Bei den abgebildeten kleinen, glänzenden braunen Samen handelt es sich offenbar um Leinsamen.
Leinsamen haben einen angenehm milden, nussigen Geschmack und lassen sich in Joghurt, Haferflocken, Smoothies, Suppen und selbstgebackenes Brot einrühren. Sie sind preiswert, leicht erhältlich und erfordern kein kompliziertes Küchenritual mit zwölf Gläsern und einem geheimnisvollen Holzlöffel.
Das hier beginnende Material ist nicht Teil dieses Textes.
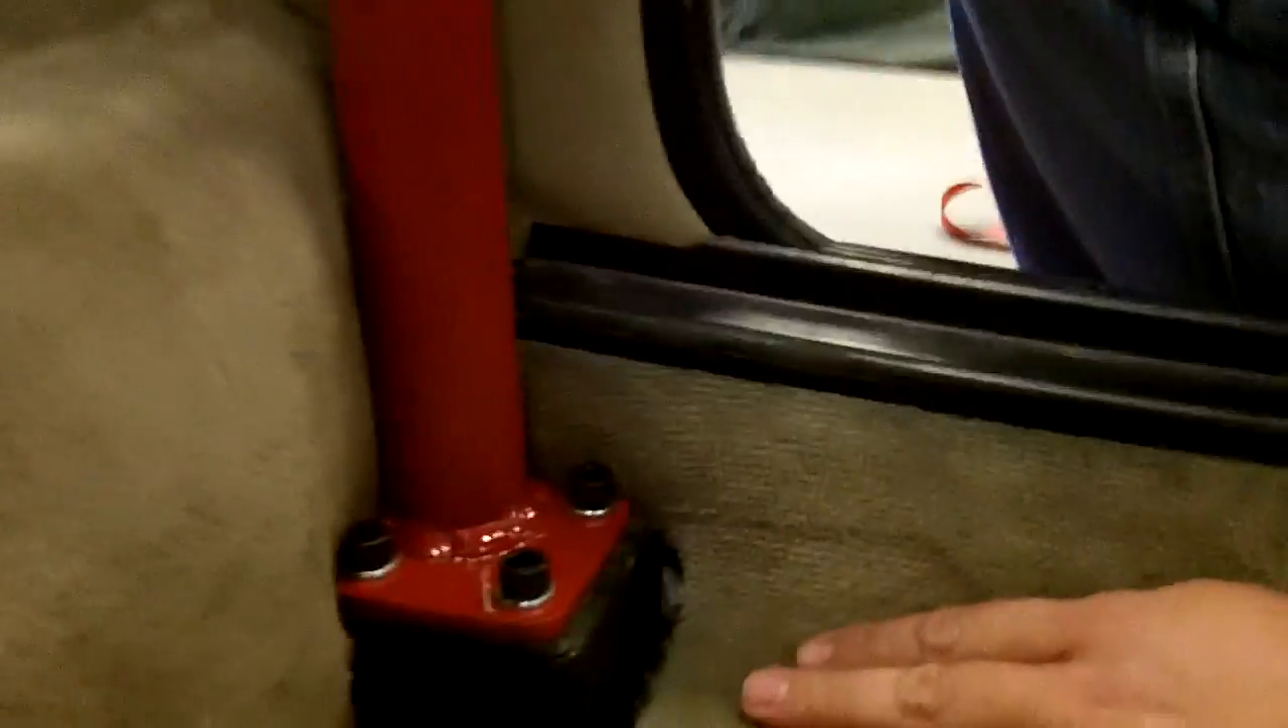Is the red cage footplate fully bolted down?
Yes.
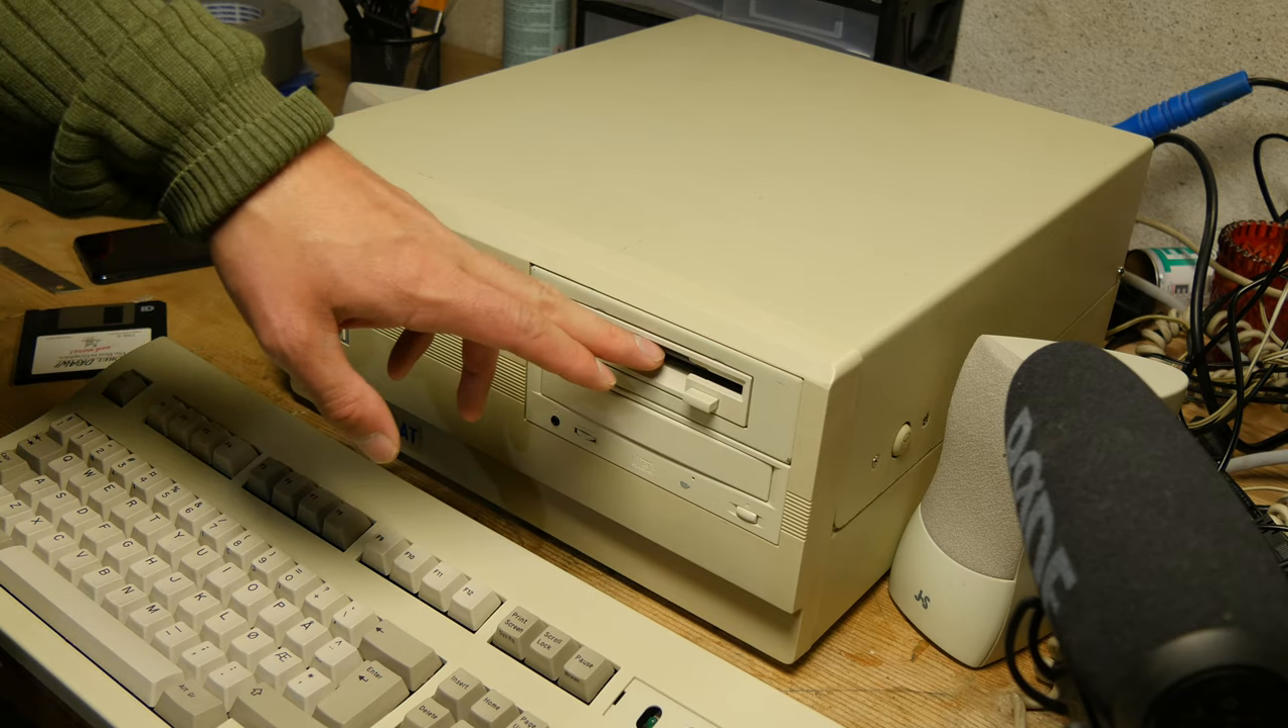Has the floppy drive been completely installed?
Yes.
Dieses winzige Samenkorn liefert Ballaststoffe, pflanzliche Omega-3-Fettsäuren und natürliche Pflanzenstoffe, sogenannte Lignane. Es kann eine nahrhafte Ergänzung der täglichen Ernährung sein, insbesondere wenn es vor dem Verzehr gemahlen wird.
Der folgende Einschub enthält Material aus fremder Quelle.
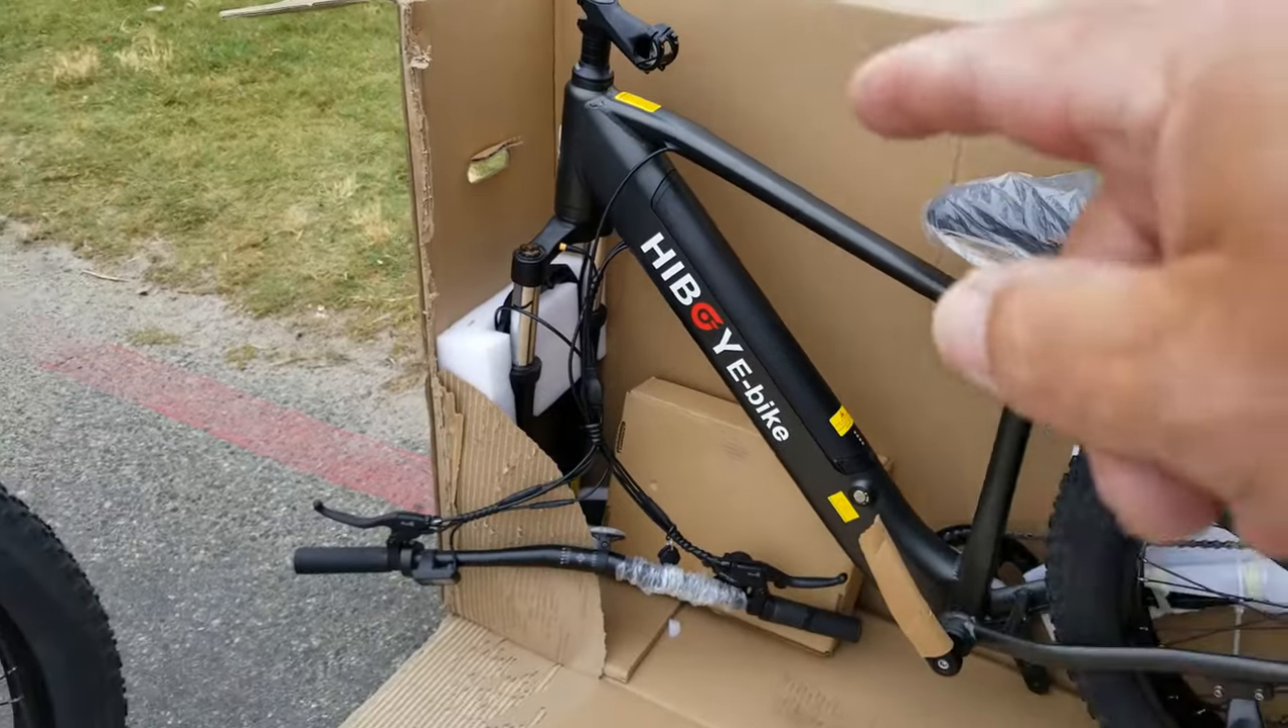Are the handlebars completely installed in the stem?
No.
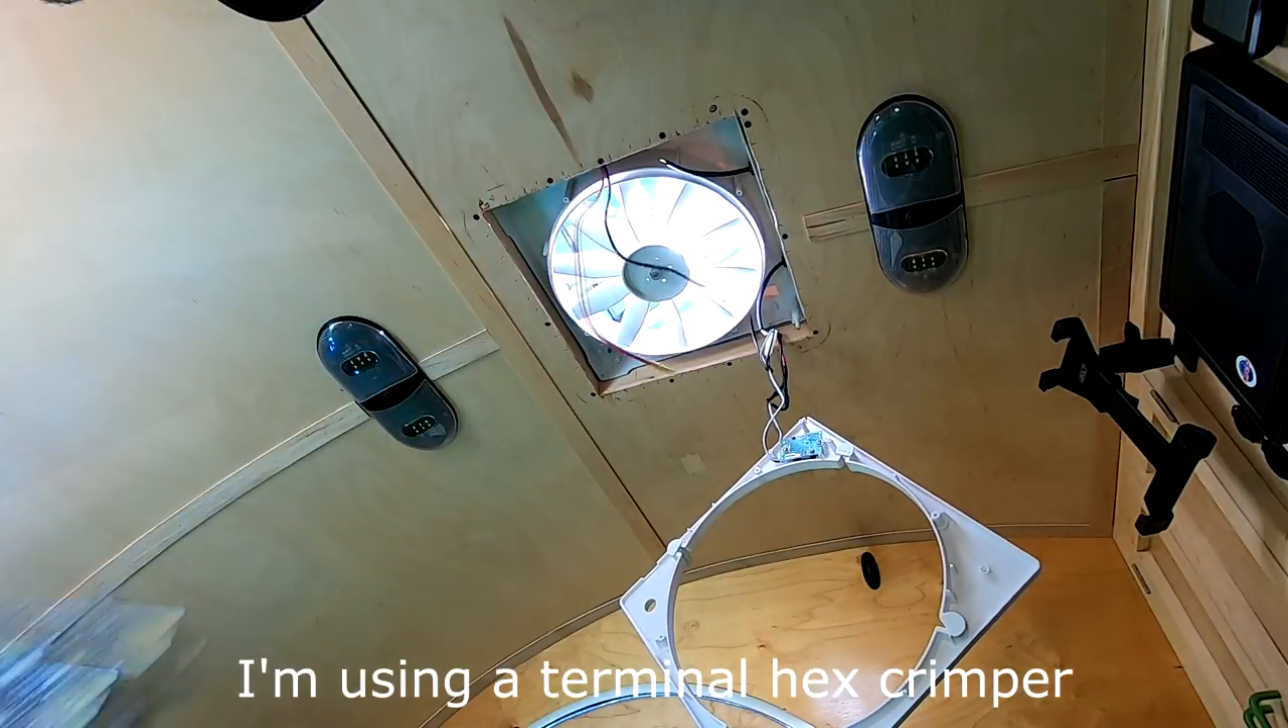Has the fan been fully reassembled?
No.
Es heilt weder Krebs, Diabetes, Bluthochdruck noch Durchblutungsstörungen. Im Rahmen einer ausgewogenen Ernährung und in Verbindung mit einer angemessenen ärztlichen Behandlung kann es jedoch genossen werden.
Was ist Leinsamen?
Leinsamen stammen von der Flachspflanze, wissenschaftlich bekannt als Linum usitatissimum.
Die Pflanze wird seit Jahrhunderten kultiviert. Ihre Fasern wurden traditionell zur Herstellung von Leinen verwendet, während ihre Samen entweder gegessen oder zu Leinöl gepresst wurden.
Leinsamen sind üblicherweise in zwei Farben erhältlich:
Goldene Leinsamen
Braune Leinsamen
Beide Sorten haben ein ähnliches Nährstoffprofil und können in den gleichen Rezepten verwendet werden.
Leinsamen werden entweder ganz, grob gemahlen oder zu Öl gepresst verkauft.
Gemahlene Leinsamen sind in der Regel die praktischste Form für Speisen, da sie vom Körper leichter verdaut werden können. Ganze Samen passieren den Verdauungstrakt möglicherweise unverdaut.